Developments in Tax Transparency: Will this impact you?
One the key developments in the last few years pertained to tax transparency with the latest instalment being DAC 7 which goes further than exchange of information through joint audits. Today Malta has a wide basis at law for access to information through its national provisions, wide double tax treaty network, tax information exchange agreements and the Multilateral Convention on Mutual Assistance in Tax Matters. In my view, the latest partially compliant rating received in the 2020 Second Round of the Peer-Review Group from the Global Forum on Transparency and Exchange of Information does not necessarily reflect this national progress.
Furthermore, the incidence of information holders receiving requests for information in furtherance of a foreign tax investigation has significantly increased in recent years. Such requests are made by the Commissioner both in the realm of income tax and separately in the field of VAT. This incidence has increased following the enactment of Automatic Exchange of Information instruments which has allowed tax authorities to gather intelligence for more targeted tax investigations.
In this area of law, the Court of Justice of the European Union jurisprudence has played an important role in balancing the powers of tax authorities with the notion of foreseeable relevance. Traditionally, the powers of the Commissioner for Revenue were quite broad. Information requested may in certain instances be quite invasive of the fundamental rights especially if they concern foreign transfer pricing investigations.
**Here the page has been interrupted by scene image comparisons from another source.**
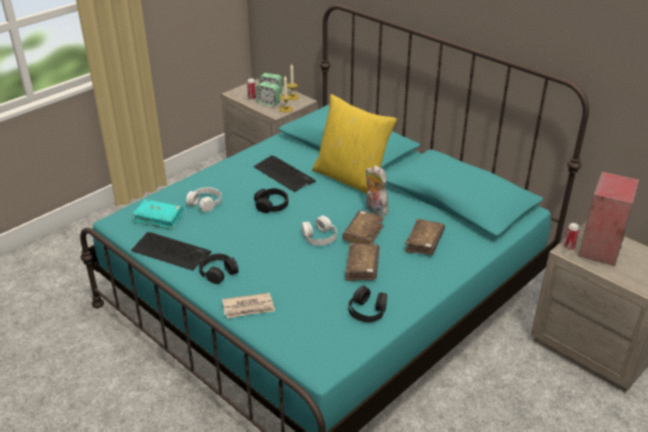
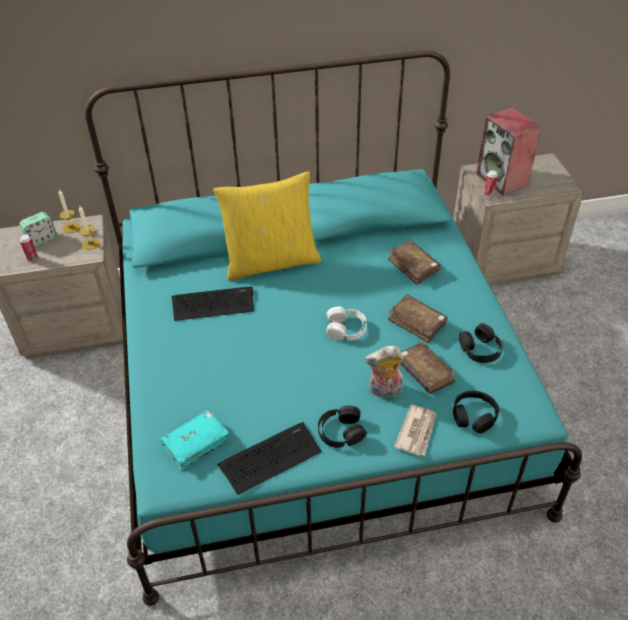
camera: 55 degrees left, 10 degrees up
white headphones [186,187,222,212] -> none
black headphones [254,188,288,213] -> black headphones moved to [453,390,499,434]
alarm clock [256,82,280,106] -> none
brown book [342,210,385,244] -> brown book moved to [400,341,457,394]
plush toy [365,165,388,216] -> plush toy moved to [365,346,404,398]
However, it is only recently that the Court of Justice of European Union has started to recognise that information holders should have the possibility to file a claim through the national courts to allow an effective judicial review.
Concurrently dispute resolution on a cross-border basis has seen major legislative developments in recent years. In complex tax arrangements predictability and consistency in the application of the law is crucial. The prime route to obtain tax certainty is through the obtainment of rulings and statutory clarifications from the Office of the Commissioner for Revenue. However, this free public service has been quite lagging from our experience leading in certain situations to untimely delays.
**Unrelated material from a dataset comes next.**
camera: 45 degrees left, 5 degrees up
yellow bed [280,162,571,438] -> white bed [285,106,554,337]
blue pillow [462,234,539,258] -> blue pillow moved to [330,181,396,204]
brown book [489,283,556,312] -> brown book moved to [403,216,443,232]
Despite this reality, action 14 of the OECD/G20 Anti-BEPS package has laid out minimum standards which transcend more rights for taxpayers where a cross-border dimension exists. Through these initiatives Maltese taxpayers are now given a means to initiate an effective transparent Mutual Agreement Procedure (MAP). The enforcement of these minimum standards has further spearheaded two major initiatives. Firstly, Malta has conferred jurisdiction in terms of article 18 of the Multilateral Instrument (MLI) for its covered tax agreements (double tax treaties) to be subject to mandatory binding arbitration on unresolved issues. This is of course provided the other Contracting Party to that Agreement has also notified an equivalent prorogation thereof. From an EU tax perspective, the Tax Dispute Resolution Directive (which was later transposed in S.L. 123.191) further strengthened this framework through clear rules by which taxpayers may enforce their rights in a fair manner.
Therefore, the developments in this area will be a matter of interest in the next few years especially in view of the tax challenges arising from the digitalisation of the economy. Indeed, article 44(2B)(c) of the Income Tax Management Act already provides inter alia that no interest shall run on any tax payable in those circumstances where a person has lodged a claim for a Mutual Agreement Procedure. This right shall run for the period between the date when the said action under the Mutual Agreement Procedure is initiated and the date it is concluded. The latest Budget Implementation Act, 2021 has also affected an amendment to article 13(4) of the Income Tax Management Act. This amendment will allow for a downward adjustment in taxes and repayments of taxes even where an ensuing adjustment form is lodged after the statutory timeframes. Hence, adjustments which stem from the conclusions of MAP procedure in favour of the applicant taxpayer are now expected to no longer be impeded by such limitations.